-- Work instructions --
**a.** Write out, word for word, the part of the sleep apnea surgery text between "Propensity Score Matching" and "matching was effective.", inclusive.
**b.** Extend the passage on sleep apnea and postoperative complications, picking up right after its final sentence.

-- Text --
All statistical analyses were performed using SAS version 9.2 (SAS Institute, Cary, NC). To facilitate analysis of data and to obtain consistent estimates of mean and variance parameters considering the complex survey data setting, SAS procedures SURVEYMEANS, SURVEYFREQ, and SURVEYLOGISTIC were used for descriptive analyses and modeling efforts.d


Sample Characteristics

We identified 3,441,262 entries for general surgical and 2,610,441 for orthopedic procedures performed between 1998 and 2007 in the NIS. These numbers are a national estimate of 16,828,312 and 12,760,565 performed procedures during this time frame in the US. Of those, 51,509 (weighted estimate 250,388) (1.4% ± 0.01%) and 65,774 (weighted estimate 320,157) (2.52% ± 0.01%), respectively, carried a diagnosis of SA. The coding for SA increased steadily over time reaching a prevalence of 2.7% ± 0.03% (46,942 of 1,710,001) for general surgical and 5.5% ± 0.04% (82,491 of 1,513,137) for orthopedic procedures in 2007 (Fig. 2). Table 1 details the demographics of entries with and without SA for discharges associated with either procedure type. For orthopedic procedures, patients with SA tended to be slightly younger and more frequently male, whereas the opposite trend was found for general surgery recipients. For either procedure, however, males had a higher prevalence of SA compared with the general population of patients undergoing surgery. SA patients carried a higher comorbidity burden than the group without the disease for either procedure type. Obesity was approximately 5 times more prevalent among SA patients compared with those without the disease (4.3% ± 0.01% vs 23.8% ± 0.19% for general surgical procedures and 6% ± 0.02% vs 30.1% ± 0.18% for orthopedic procedures, respectively [P < 0.0001]).

Figure 2
Figure 2:
Prevalence of a diagnosis code for sleep apnea among patients undergoing orthopedic and general surgical procedures from 1998 to 2007.

Propensity Score Matching

Table 2 details information after the SA patients were matched to non-SA patients. Of the orthopedic patients, 81.4% (58,538 of 65,774), and of general surgical patients, 88.4% (45,547 of 51,509) with SA were successfully matched. Because of matching, the mean absolute standardized percentage difference for the covariates decreased from 21.46% (range, 0.14%–55.72%) to 0.77% (range, 0.01%–3.23%) for the orthopedic sample and from 18.81% (range, 0.16%–58.47%) to 0.33% (range, 0.001%–2.35%) for the general surgical sample, respectively, demonstrating that matching was effective.

Pulmonary Complications

Patients with SA developed pulmonary complications more frequently than their matched controls after both orthopedic and general surgical procedures, respectively (i.e., aspiration pneumonia: ARR of 0.34% [95% confidence interval: 0.30%, 0.39%] and 0.74% [0.66%, 0.81%]; ARDS: ARR of 0.61% [0.57%, 0.65%] and 1.35% [1.26%, 1.44%]; intubation/mechanical ventilation: ARR of 3.19% [3.12%, 3.27%] and 4.87% [4.73%, 5.01%]; Table 3). Comparatively, PE was more frequent in SA patients after orthopedic procedures (ARR of 0.09% [0.06%, 0.12%]) but somewhat reduced after general surgical procedures (ARR of 0.05% [0.01%, 0.08%]). SA was associated with a significantly higher adjusted OR of developing pulmonary complications after both orthopedic and general surgical procedures, respectively, with the exception of PE (OR for aspiration pneumonia: 1.41 [1.35, 1.47] and 1.37 [1.33, 1.41]; for ARDS: 2.39 [2.28, 2.51] and 1.58 [1.54, 1.62]; for PE: OR 1.22 [1.15, 1.29] and 0.90 [0.84, 0.97]; for intubation/mechanical ventilation: 5.20 [5.05, 5.37] and 1.95 [1.91, 1.98]; Table 3).

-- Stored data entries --

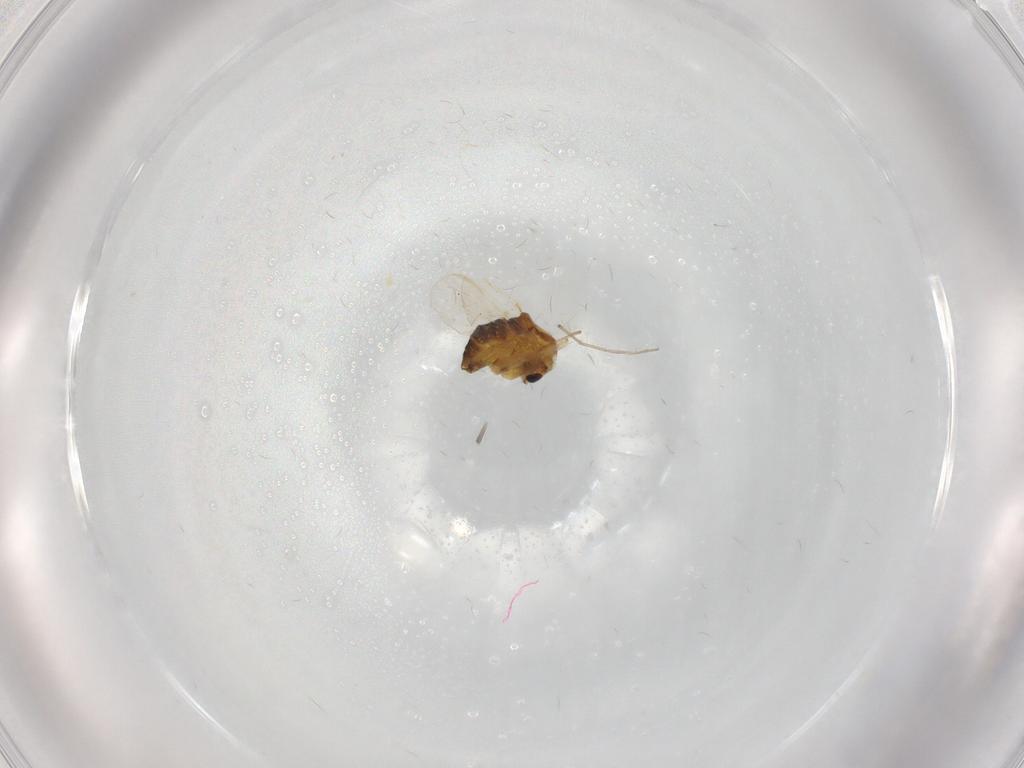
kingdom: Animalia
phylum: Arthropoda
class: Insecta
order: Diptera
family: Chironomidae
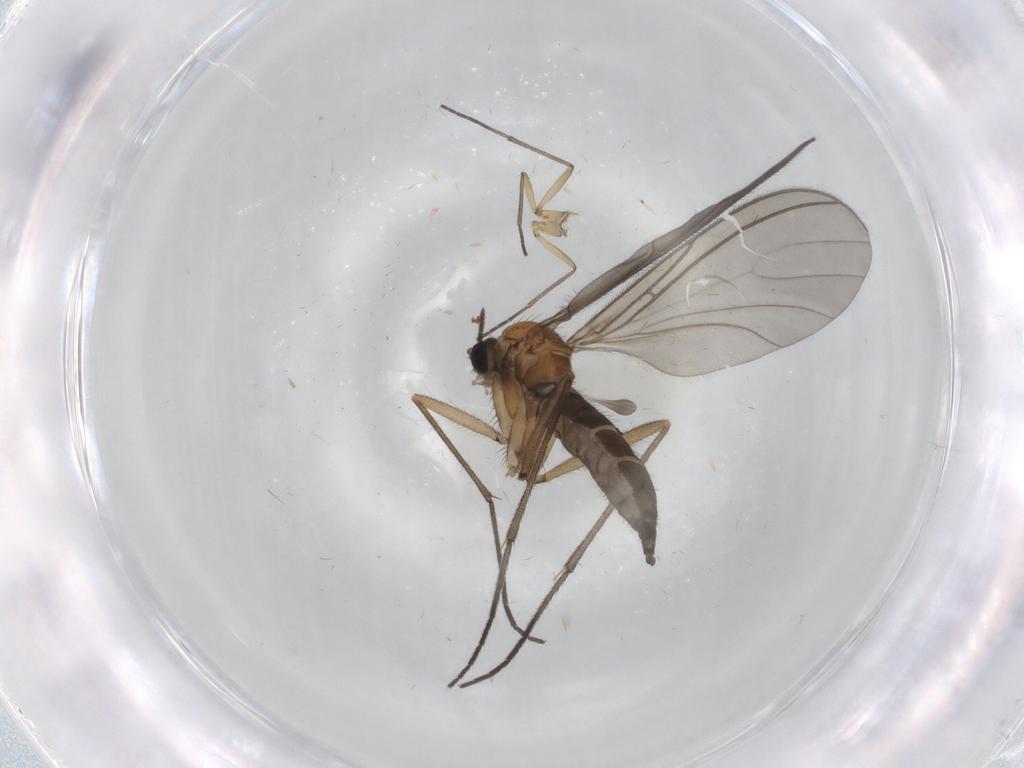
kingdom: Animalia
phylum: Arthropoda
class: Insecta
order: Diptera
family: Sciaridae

---

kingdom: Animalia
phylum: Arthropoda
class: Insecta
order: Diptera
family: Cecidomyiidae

-- Answer section --
**a.**
Propensity Score Matching

Table 2 details information after the SA patients were matched to non-SA patients. Of the orthopedic patients, 81.4% (58,538 of 65,774), and of general surgical patients, 88.4% (45,547 of 51,509) with SA were successfully matched. Because of matching, the mean absolute standardized percentage difference for the covariates decreased from 21.46% (range, 0.14%–55.72%) to 0.77% (range, 0.01%–3.23%) for the orthopedic sample and from 18.81% (range, 0.16%–58.47%) to 0.33% (range, 0.001%–2.35%) for the general surgical sample, respectively, demonstrating that matching was effective.

**b.**
Sensitivity Analysis

Sensitivity analysis using a regression model (results not shown) yielded similar ORs thus confirming our results and conclusions. Furthermore, the outcomes did not change when the Deyo index, the overall indicator for comorbidity, was replaced by its individual comorbidity components.


In this analysis of a large nationally representative sample, we were able to identify SA as an independent risk factor for perioperative pulmonary complications. Most significantly, SA increased the OR for the need of perioperative tracheal intubation and mechanical ventilation by 5-fold after orthopedic surgery and doubled the odds after general surgical procedures. These findings are important because they provide evidence that patients with SA are indeed at increased risk of perioperative complications, thus supporting efforts targeted to more intensively monitor this population and develop strategies to prevent adverse events. Furthermore, the incidence of these adverse events is relevant insofar as they are frequent enough to be associated with significant demand for resources.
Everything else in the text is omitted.